Pauline Boudry and Renate Lorenz: To Valerie Solanas and Marilyn Monroe in Recognition of Their Desperation, 2013, 16mm film transferred to HD video, 18 minutes; at Ellen de Bruijne Projects.
The Berlin-based duo Pauline Boudry and Renate Lorenz showed two recent films at Ellen de Bruijne Projects that continue their pursuit of “queer archeology”—the artists’ term for mining archives and history books for characters and texts engaging queer politics. The artists, who have worked together since 2004, aim to flatten hierarchies and complicate gender norms, often casting musicians and performance artists with fluid gender identities in their work.
The more successful of the recent pieces is also the more ambitious. Titled To Valerie Solanas and Marilyn Monroe in Recognition of Their Desperation (2013), the 18-minute 16mm film captures a group of musicians coming together in a Berlin studio to perform the eponymous score by composer Pauline Oliveros.
As is typical for Boudry and Lorenz, the film has several beginnings and endings, frustrating traditional narrative arcs. We first encounter the performers—the electronic musician Peaches among them—as they wander through the studio building’s public spaces, performing en route. One memorable scene features a woman clad in a purple leotard with an electric guitar strapped to her torso rubbing her body against a pillar and later against a set of stairs.
The group’s performance is no less eventful. Per Oliveros’s instructions, no performer outshines another, making this an aural democracy, at turns low-key and, as the sounds builds, dissonant. While the soundscape grows and expands, Boudry and Lorenz’s camera circles the room, lingering on costumes and bodies. Later, when the musicians decompress after their gig, the camera remains with them, watching them chat among themselves as a fly on the wall might.
The film’s joys were of a voyeuristic kind, lavishing attention on the performers’ colorful garments and foregrounding the collaboration’s erotic undertones. This approach may underscore the artist’s interest in the plurality of gender identities but it also reminds us of our own tendency to objectify difference. Boudry and Lorenz chose Oliveros’s score not for its melody but for its musical expression of equality and the composer’s attempts to overthrow hierarchies; for Oliveros, the work is a model for negotiating tensions between the individual and the group.

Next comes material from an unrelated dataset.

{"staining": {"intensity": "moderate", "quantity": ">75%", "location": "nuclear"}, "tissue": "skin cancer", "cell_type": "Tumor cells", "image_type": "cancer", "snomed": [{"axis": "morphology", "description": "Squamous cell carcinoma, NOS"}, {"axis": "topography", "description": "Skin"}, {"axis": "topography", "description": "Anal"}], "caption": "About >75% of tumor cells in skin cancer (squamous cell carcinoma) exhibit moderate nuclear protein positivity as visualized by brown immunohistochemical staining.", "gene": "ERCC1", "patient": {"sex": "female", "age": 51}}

Where Solanas offered visual pleasure, the two-person performance captured in the artists’ Opaque (2014) veered toward the polemical. The film features two of Boudry and Lorenz’s regular collaborators, the nominally male actor/drag performer Werner Hirsch and the artist and musician Ginger Brooks Takahashi. The two appear inside an abandoned (and drained) indoor swimming pool in Berlin. Their makeshift stage is denoted by a screen and some curtains; they speak through those screens until Takahashi and then Hirsch eventually reveal themselves. For some time the camera stays with Hirsch, dressed in black latex or leather shorts, who lip-synchs words spoken by Takahashi. The text, adapted from Jean Genet, expresses a wish for an opponent who is purely bad, and so the easier to fight without guilt: “I want the whole enemy,” Takahashi, through Werner, says. The lament was itself quite touching, but the resulting work came off as nonsensical, and Hirsch, in his short shorts, seemed a sorrowful figure indeed.